Con distintas consecuencias y repercusiones, es irrefutable que todos hemos errado en algún minuto, ya sea en lo personal, familiar, amistoso o profesional. Podemos considerarlo incluso en los momentos en que no teníamos plena conciencia de ello, como cuando aprendimos a hablar o a dar nuestros primeros pasos. De forma más directa lo notamos ya avanzada nuestra edad, cuando aprendimos a leer y escribir, o con las primeras caídas en bicicleta. Y ya de manera plena, cuando entramos a nuestra adolescencia y primera adultez, donde nos empapamos más sobre los afectos, la creatividad, el ser, las relaciones personales y sociales, entre otros aspectos que implican amor, pero también equivocación.

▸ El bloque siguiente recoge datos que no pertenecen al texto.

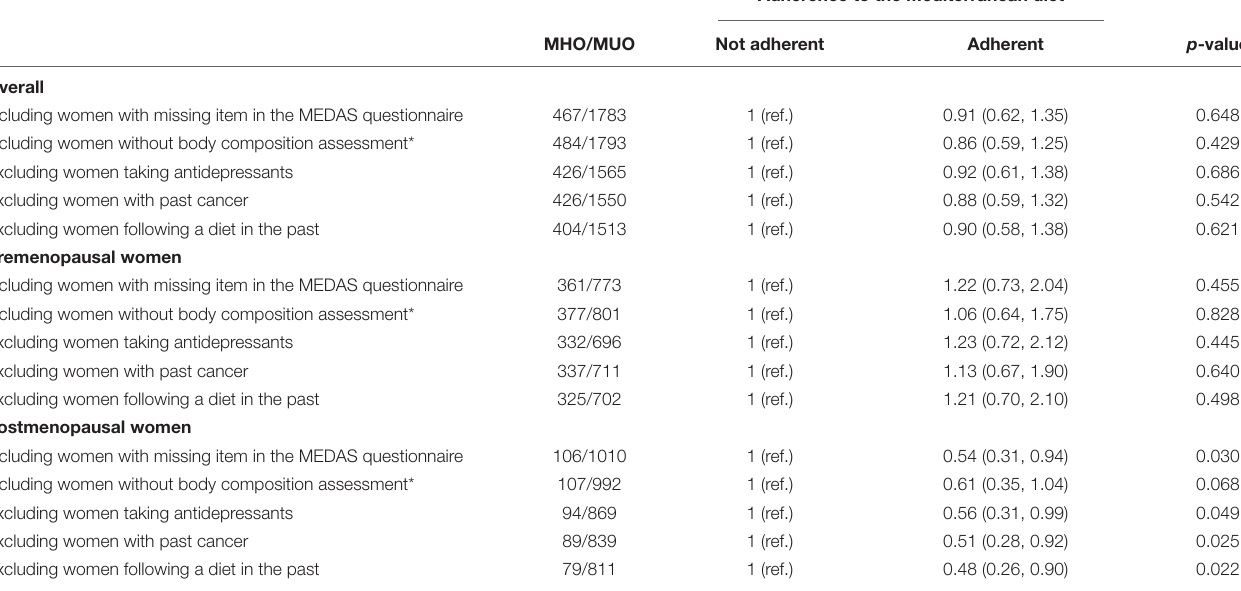
TABLE 5 | Sensitivity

Hubo quienes entraron a una carrera y la terminaron, como otros que nunca estudiaron nada y fueron igualmente felices. Hubo personas que siempre tuvieron claro lo que querían para su vida, como otras que durante mucho tiempo se mantuvieron en el descubrimiento. Veo a la rutina y nuestras acciones como un relato de nosotros mismos, como si cada uno escribiera su propio guion también desde nuestros errores. Aspectos que hablan mucho de nosotros, pero que en Latinoamérica suele hacerse negativamente.

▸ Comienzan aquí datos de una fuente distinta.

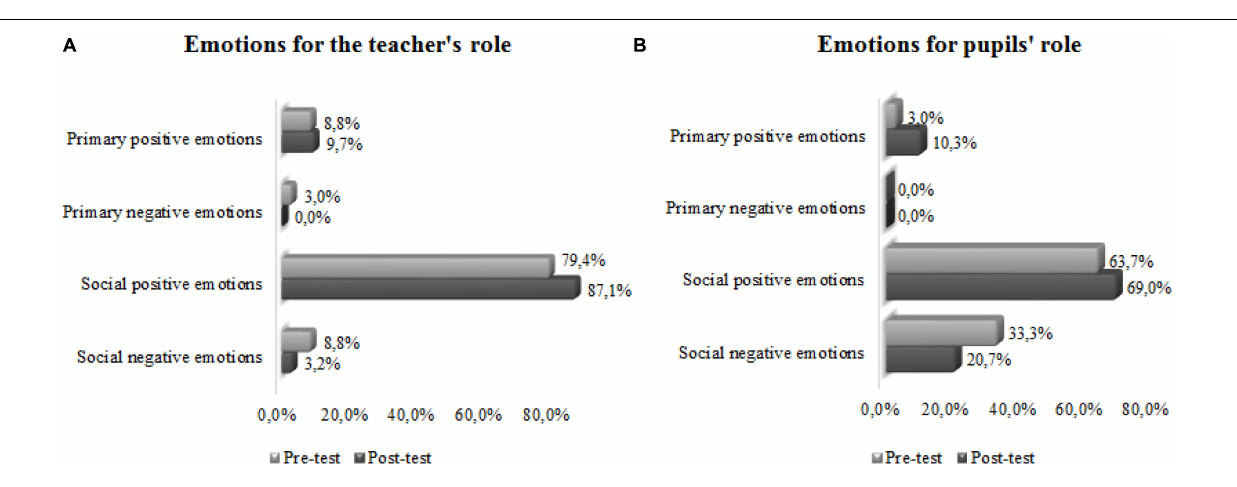
Frontiers in Psychology |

En el libro Crear o morir, Andrés Oppenheimer se pregunta por qué en este lado del mundo no suele surgir un nuevo Steve Jobs, un Bill Gates u otro innovador de ese talante, y una de sus respuestas es que nuestra tolerancia al fracaso suele estar al ras de suelo. Concebimos al que se equivoca como alguien descaminado, cuando lo único que está haciendo es abrir su propio camino. Se incordia a quien erra sin siquiera preguntarnos el cómo se llega a eso. Achacamos a quien solo está siguiendo uno de los dogmas más importantes del día a día: el ensayo y error.

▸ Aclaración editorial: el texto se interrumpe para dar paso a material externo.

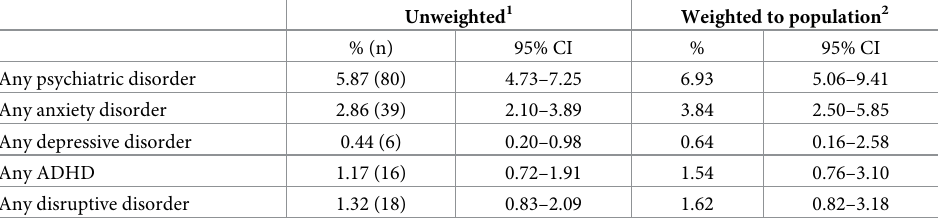
Table 2. Prevalence of main categories of DSM-IV disorders among 10-14-year-old participants in the Bergen Child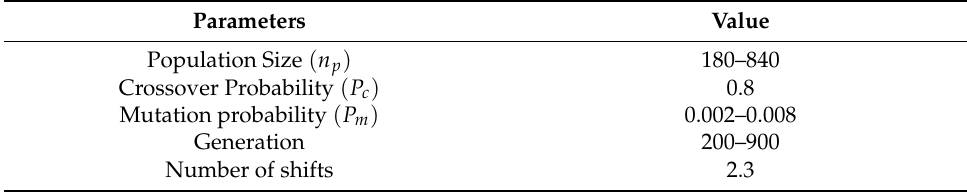
Table 3. GA input parameters.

Resuena el consejo de mi padre en tiempos donde impera la empatía y el creer más en nosotros. Hacen eco sus palabras en épocas donde efervesce la necesidad de diálogo y colaboración para resolver problemáticas actuales como la desigualdad, el cambio climático o la pandemia. Pero sin duda repercute hablar más con quienes fallaron cuando todavía conmemoramos el fallecimiento de Humberto Maturana, una de las mentes científicas más lúcidas e innovadoras de la historia chilena, quien decía que todo vivir humano ocurre en las conversaciones porque en ese preciso espacio se crea la realidad. ¿Por qué no volvemos cotidiano dialogar sobre cuando fallamos? Así podríamos refrendar la propuesta de tres nuevos derechos humanos que proponía el biólogo: el derecho a irse de un lugar sin que nadie se sienta ofendido, el derecho a cambiar de opinión y, por último, el derecho a equivocarse.